[Record set Boundary: Start]

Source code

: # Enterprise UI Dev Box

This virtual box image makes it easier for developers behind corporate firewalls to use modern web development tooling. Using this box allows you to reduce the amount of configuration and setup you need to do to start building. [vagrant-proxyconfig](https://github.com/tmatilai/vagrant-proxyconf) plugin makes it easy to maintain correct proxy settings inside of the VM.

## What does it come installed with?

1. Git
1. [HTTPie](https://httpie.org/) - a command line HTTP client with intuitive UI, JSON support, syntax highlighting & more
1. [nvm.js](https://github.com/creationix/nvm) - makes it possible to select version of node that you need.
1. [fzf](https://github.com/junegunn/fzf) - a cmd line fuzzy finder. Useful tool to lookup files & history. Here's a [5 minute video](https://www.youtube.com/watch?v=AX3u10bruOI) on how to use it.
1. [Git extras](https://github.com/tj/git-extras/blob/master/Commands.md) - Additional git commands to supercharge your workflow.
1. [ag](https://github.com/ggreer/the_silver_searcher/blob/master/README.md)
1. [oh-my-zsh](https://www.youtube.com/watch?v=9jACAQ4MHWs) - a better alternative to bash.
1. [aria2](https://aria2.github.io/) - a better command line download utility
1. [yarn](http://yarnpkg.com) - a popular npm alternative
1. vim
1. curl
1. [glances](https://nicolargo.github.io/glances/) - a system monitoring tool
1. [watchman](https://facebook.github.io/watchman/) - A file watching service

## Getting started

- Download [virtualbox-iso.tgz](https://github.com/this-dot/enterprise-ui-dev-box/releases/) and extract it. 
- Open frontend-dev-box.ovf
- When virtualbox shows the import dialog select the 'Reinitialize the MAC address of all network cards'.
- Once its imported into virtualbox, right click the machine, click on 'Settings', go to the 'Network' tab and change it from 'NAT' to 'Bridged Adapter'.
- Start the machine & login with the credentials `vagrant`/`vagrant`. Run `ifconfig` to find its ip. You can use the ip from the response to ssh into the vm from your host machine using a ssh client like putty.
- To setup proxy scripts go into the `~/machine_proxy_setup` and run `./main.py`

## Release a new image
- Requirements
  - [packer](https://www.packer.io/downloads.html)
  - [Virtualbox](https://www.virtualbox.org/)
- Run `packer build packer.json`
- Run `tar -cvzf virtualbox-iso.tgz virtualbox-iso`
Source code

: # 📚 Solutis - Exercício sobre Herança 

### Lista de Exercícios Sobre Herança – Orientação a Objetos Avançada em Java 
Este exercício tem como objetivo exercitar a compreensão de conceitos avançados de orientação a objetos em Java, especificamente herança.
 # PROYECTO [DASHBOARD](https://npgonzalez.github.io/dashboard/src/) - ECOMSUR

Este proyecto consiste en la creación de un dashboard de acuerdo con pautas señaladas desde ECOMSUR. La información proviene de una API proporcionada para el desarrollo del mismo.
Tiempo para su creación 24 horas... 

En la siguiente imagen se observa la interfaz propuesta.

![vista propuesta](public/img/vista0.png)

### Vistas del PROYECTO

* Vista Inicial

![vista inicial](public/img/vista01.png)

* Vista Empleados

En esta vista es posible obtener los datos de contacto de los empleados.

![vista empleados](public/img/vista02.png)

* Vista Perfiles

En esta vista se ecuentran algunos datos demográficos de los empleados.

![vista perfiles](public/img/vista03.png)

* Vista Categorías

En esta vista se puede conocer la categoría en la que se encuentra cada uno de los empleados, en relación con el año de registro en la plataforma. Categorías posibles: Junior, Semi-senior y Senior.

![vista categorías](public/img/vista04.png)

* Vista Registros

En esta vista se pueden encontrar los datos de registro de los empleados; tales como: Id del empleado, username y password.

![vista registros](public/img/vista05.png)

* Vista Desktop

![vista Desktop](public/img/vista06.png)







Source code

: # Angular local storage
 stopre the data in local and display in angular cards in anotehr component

[Record set Boundary: End]

About this task >>
From the records given above, copy all lines containing "Desktop".

Answer to this exercise >>
* Vista Desktop
![vista Desktop](public/img/vista06.png)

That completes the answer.